Between Vunthor and I, a wall of golden light flickered, the remnant of a shattered and crumbling shield.

It took me a second to work out why I wasn’t dead and then I saw Illya, struggling to stand.

She’d saved me.

“You killed them,” she said, “To keep us fighting, you killed them.”

It was a question and a plea for a denial that crumbled like her shield spell into the acceptance of a betrayal so profound Illya didn’t sound like she would survive it.

I saw the look in Vunthor’s as he turned to face her.

She hadn’t betrayed him. She’d tried to give him a chance to answer my charges. To convince her and the rest that he wasn’t the monster I made him out to be.

The truth though was that he was even worse than she imagined.

He reached out with his Void anima to tear the life from her completely and I released my spell.

Like before, everything I had went into pure speed. This time instead of avoiding him I reached out and focused only on making contact with him.

My fingers grasped his wrist as he released his Void anima at Illya. I pulled the attack so that it went wide and twisted his arm to throw him off balance so that he lost all his leverage.

Then I punched him as hard as I possibly could right in the face.

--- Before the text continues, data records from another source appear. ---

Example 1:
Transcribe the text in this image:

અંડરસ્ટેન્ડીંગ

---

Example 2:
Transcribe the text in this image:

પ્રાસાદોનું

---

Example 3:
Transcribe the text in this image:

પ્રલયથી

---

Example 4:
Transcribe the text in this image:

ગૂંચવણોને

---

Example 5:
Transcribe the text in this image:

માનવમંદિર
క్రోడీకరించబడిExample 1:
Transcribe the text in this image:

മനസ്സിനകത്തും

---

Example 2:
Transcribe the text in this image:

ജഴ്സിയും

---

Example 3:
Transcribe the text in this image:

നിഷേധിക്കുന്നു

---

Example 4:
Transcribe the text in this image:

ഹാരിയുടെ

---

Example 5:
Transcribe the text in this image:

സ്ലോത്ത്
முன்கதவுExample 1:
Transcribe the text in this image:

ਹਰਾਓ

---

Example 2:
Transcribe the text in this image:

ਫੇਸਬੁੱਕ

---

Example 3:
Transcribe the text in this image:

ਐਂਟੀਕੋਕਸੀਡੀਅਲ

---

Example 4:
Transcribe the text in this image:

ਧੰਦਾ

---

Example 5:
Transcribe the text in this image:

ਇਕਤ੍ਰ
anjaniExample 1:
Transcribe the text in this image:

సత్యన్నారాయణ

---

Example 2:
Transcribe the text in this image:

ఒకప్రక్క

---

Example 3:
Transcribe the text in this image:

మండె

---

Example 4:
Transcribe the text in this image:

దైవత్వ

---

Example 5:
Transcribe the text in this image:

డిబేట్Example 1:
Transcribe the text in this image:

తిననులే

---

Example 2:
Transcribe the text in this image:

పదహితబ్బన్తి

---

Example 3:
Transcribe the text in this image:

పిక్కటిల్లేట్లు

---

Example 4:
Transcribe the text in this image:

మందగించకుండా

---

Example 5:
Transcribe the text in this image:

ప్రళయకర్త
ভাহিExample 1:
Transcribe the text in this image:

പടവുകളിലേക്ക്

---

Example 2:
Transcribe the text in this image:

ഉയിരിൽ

I felt his nose shatter under my fist and his skull fracture behind it.

I won’t lie, it felt glorious! If I was going to die, I’d do so with a nice big smile on my face after that.

The chance I was going to die was a pretty large one too sadly. One punch wasn’t going to take Vunthor and Higgs out, no matter how much damage it did.

To really stop them, I had only one tool left.

Summoning all of my anima I dragged both of us down into the Void.

Vunthor and Higgs were both more experienced with Void casting than I was, but sometimes it’s not a matter of technique. Sometimes it’s just a matter of how far you’re willing to go win.